Speak Wholesale and Buyer. Not Just Spider Talk.


SEO gurus know how to pull buyers and sellers to your merchandise web site: Sprinkle the right key words on pages and in the site’s Meta Data (behind-the-screen) codes. Keep those keyword-to-web-page-content ratios high, helping blind search spiders find you, so they can boost where you rank on results pages. Focus on useful, updated content: SEO sensei say nothing draws desirable customer eyeballs and search spider bots like practical content that refreshes often.It’s tempting in this world of search engine optimization to talk about talking mostly to the spider. But beware: Ignoring hominids (buyers seeking products) for software arachnids (search engine spider bots) could give you a language penalty. It might land your web site in Supplement Jail for infractions like “keyword stuffing” and other attempts at gaming the search spider. (Cell block “Supplement” is where the big general search engines send your site to be indexed on a schedule of Seldom or Never. No one comes to visit, not even the spiders.)

Here are highline tips to keep search marketing multi-lingual, talking to both Customer and Spider:

·   Free-Range Key Words: Yes, key words are key. They trigger pay-per-click ads and context ad serves that list your site next to a topical article on the web. They embed themselves in links that draw spiders to index your site and return it in organic search results.

But not all searches are equal. Google’s Peter Norvig discussed the difference between keyword-based statistical searches (which is what Google excels at) versus natural language search. Jason Hekl, corporate marketing at InQuira, notes in “The Google bamboozle” –

“The pioneering keyword engines were particularly effective in getting people to use search in the first place. But we are still early in terms of search innovation …”

Hekl suggests business users, in particular, are moving towards more natural language searches (rather than the one- or two-word basic search), and more in-depth specialized search (“longer more explicit queries that align closer to what you are actually thinking”). In other words: longer key word search strings, so-called long-tail key words.

· Long-Tailing the Key Word Donkey: An example of long-tailing key words for better search marketing results is afoot at a site like Zappos. Not content to simply load the basic key word, shoes, into web page heads and Meta Data tags, this footwear site developed content keyed to search strings that use types of shoes, plus brand names, plus target shoe-wearing group, plus customized shoe features.

1st: Zappos’ top web page offers three on-site search boxes (Search Men’s Shoes, Search Women’s Shoes, Search Kids’ Shoes). Each of those search boxes drills down into choices (Color, Price, Width, Style, Heel Height).

2nd: The site’s Popular Searches list offers examples of how basic key words get stemmed and long tailed: uggs, ugg boots, ugg, ugg wide shoes. OR boots, frye boots, cowboy boots, womens boots. OR shoes, womens shoes, womens wide shoes, womens wide shoe with low heel.

· Order Up Refined Search Results: There is a shift underway in search technology that talks both spider and customer. Existing keyword-based statistical search, the standard, is defined as “to Google” and talks in spider-friendly terms. But Natural Language Processing search is what business and specialized searchers do when they search for buyers, sellers, distributors and manufacturers. Natural language search engines are different – They use more context clues, word associations and longer search strings. They understand how customers and people actually talk. And they’re not as “fixated” on key words. Natural language search engines do match queries to keywords; but they also return more precise search answers to more specific queries, rather than returning a broad exploratory list of results that may be irrelevant. (Because, after all, the search spider found the keyword in 15,000,000 exploratory caves.)

=== Work to be completed ===
Carry on the article about search marketing that speaks to both buyers and search spiders, starting right after its last sentence.

=== Provided records ===
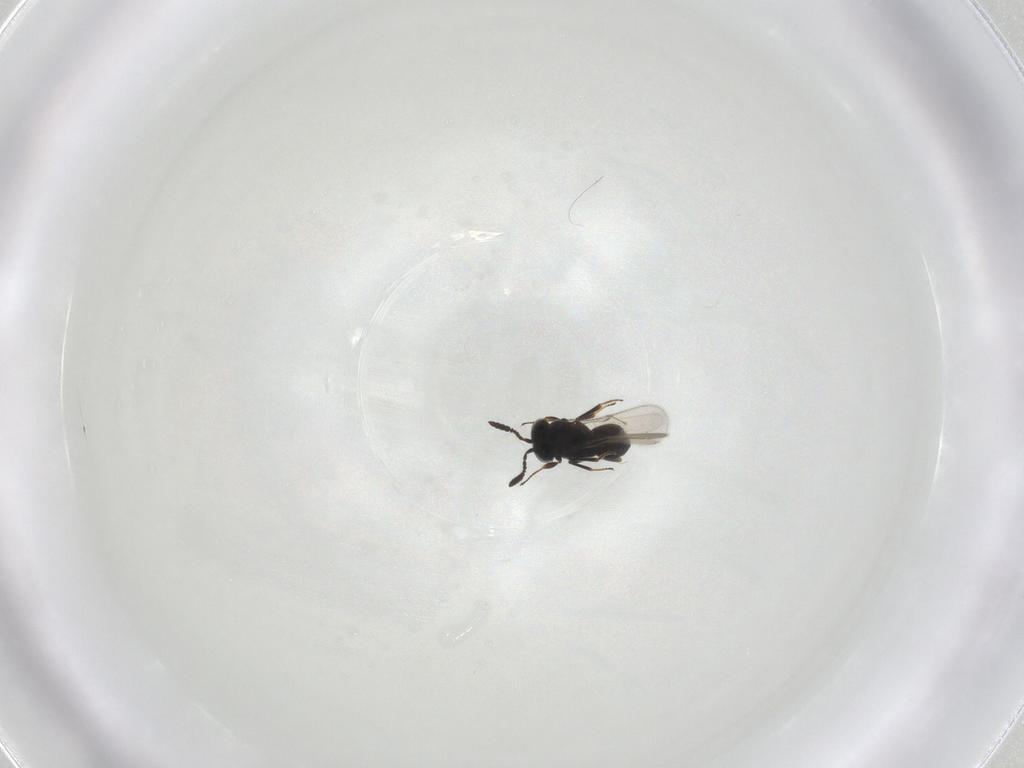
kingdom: Animalia
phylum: Arthropoda
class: Insecta
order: Hymenoptera
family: Scelionidae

=== Exercise response ===
Right now, you cannot ask your search marketing manager or media buyer to look exclusively at Natural Language Processing Search Engines. But you can look at verticalized industry sites, vertical search engines that serve a trade or industry at human-filtered search sites.

Examples include Thomas.net for industrial products; Business.com for corporate and management services; TopTenWholesale.com, and its network of search/advertising sites, for the wholesale-to-reseller apparel and merchandise market. (You Are Here: At the Top Ten Wholesale Newsroom site.)

Trade and industry sites – verticalized sites – refine their search results or product directory searches to return user-relevant results. They know their customers and user expectations up and down the product supply chain; relevant search results are filtered out of the general, and likely off-target, search results you’d get from big general search engines.

Top Ten Wholesale is going next step with refined search results in the S.A.S.E. upgrade. This vertical search feature – Synonymous Algorithm Search Enhancer – uses industry expertise and patterns of buyer/seller search behavior tracked from 200,000 product searches a week at the TTW network of sites. Refined S.A.S.E. results merge vertical search database technologies, web site analytics and search log data with human judgment (from staff experience in the wholesale and search marketing fields). Refined search results correct misspellings, connect buyers and sellers to related product categories (even if they did not enter the precise keywords), and scrub out sounds-like terms or irrelevant results a searcher would get from a general search engine.

As Jason Hekl, quote above, put it:

“Don’t be bamboozled by Google! Don’t confuse internet search for an enterprise or business solution. Are your customers, employees and partners ‘exploring,’ or do they have more specific objectives in mind?”

In the action mode of wholesale buying and selling, searchers get very specific. Those are your potential customers, who don’t have time for “quick” key word search matches that don’t return the information they need. Not everyone speaks fluent spider.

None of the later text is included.